Die Asienreise selbst wird wahrscheinlich zwei oder drei hochkarätige Freundschaftsspiele gegen lokale Klubs oder andere europäische Mannschaften umfassen, die ebenfalls in der Region touren. Diese Spiele sind nicht nur körperliche Übungen; sie sind taktische Proben und Gelegenheiten für Randspieler und Nachwuchsspieler, sich zu beweisen. In den letzten Jahren haben solche Reisen Talente hervorgebracht oder die Integration neuer Spieler beschleunigt. Das Transferfenster ist geöffnet, der FC Bayern könnte die Reise auch nutzen, um Spieler potenziellen Käufern zu präsentieren oder Ziele aus erster Hand zu bewerten.
Kritiker könnten argumentieren, dass die kommerziellen Anforderungen einer weit entfernten Reise die optimale körperliche Vorbereitung beeinträchtigen könnten, eine Sorge, die in der Vergangenheit von Trainern geäußert wurde. Die Sportwissenschaft des FC Bayern gehört jedoch zu den fortschrittlichsten der Welt, und der Klub hat stets ein Gleichgewicht zwischen kommerziellen und sportlichen Anforderungen gefunden. Der Fahrplan 2023 scheint sorgfältig geplant zu sein, um eine ausreichende Erholung vor dem Supercup zu ermöglichen – der Anfang August, kurz vor dem Start der Bundesliga, ausgetragen wird.
Mit Blick auf die Zukunft werden die Sommeraktivitäten den Ton für eine Saison des Übergangs und der Erneuerung in der Allianz Arena setzen. Nach einer turbulenten Saison 2022/23, in der der Klub sich von Julian Nagelsmann trennte und einen spannenden Titelrennen überstand, sind Stabilität und Richtung von größter Bedeutung. Der Vorbereitungsplan, der globale Reichweite mit sportlichem Ehrgeiz verbindet, spiegelt Bayerns doppelte Identität als Spitzenklub und kommerzielles Kraftpaket wider. Wie erfolgreich sie dieses Gleichgewicht meistern, könnte ihr Schicksal in den kommenden Monaten bestimmen.

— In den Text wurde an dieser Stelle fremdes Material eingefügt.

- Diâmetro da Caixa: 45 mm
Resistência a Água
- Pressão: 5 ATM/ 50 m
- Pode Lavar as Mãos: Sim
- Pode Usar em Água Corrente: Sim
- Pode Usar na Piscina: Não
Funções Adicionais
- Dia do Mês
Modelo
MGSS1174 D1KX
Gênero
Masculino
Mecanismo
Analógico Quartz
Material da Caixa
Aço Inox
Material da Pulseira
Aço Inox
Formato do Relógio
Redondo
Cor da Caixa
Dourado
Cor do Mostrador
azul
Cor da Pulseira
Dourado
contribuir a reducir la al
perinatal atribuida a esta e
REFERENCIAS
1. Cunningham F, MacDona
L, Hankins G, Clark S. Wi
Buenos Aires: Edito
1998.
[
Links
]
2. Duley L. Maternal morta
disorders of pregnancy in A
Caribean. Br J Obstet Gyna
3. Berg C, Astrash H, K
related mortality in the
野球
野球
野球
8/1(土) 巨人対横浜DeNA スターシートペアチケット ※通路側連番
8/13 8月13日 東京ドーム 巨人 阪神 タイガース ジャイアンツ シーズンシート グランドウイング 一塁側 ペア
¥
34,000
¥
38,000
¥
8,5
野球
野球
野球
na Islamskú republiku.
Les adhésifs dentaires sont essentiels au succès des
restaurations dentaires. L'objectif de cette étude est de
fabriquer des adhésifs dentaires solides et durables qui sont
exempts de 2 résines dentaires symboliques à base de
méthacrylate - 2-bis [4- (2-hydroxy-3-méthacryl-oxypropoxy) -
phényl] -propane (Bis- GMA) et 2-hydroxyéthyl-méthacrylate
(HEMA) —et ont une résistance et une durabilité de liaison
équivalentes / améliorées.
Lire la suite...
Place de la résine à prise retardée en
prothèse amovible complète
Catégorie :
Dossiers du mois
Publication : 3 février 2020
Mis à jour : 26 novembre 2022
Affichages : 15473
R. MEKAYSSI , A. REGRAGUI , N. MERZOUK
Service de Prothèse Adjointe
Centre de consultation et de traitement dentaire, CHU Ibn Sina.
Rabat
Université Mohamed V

Letztendlich bietet die Bestätigung des Sommerplans Klarheit und einen Sinn für Zielstrebigkeit, während der Klub sich für eine neue Herausforderung zurücksetzt. Die Reise von den Trainingsplätzen an der Säbener Straße zu den Stadien Asiens und zurück zu einer deutschen Supercup-Arena fasst den modernen Fußballkalender zusammen: unerbittlich, global und unerschütterlich wettbewerbsorientiert. Für den FC Bayern ist es ein vertrauter Rhythmus, aber einer, der Perfektion in der Umsetzung verlangt.
Basierend auf einem Bericht von Kicker.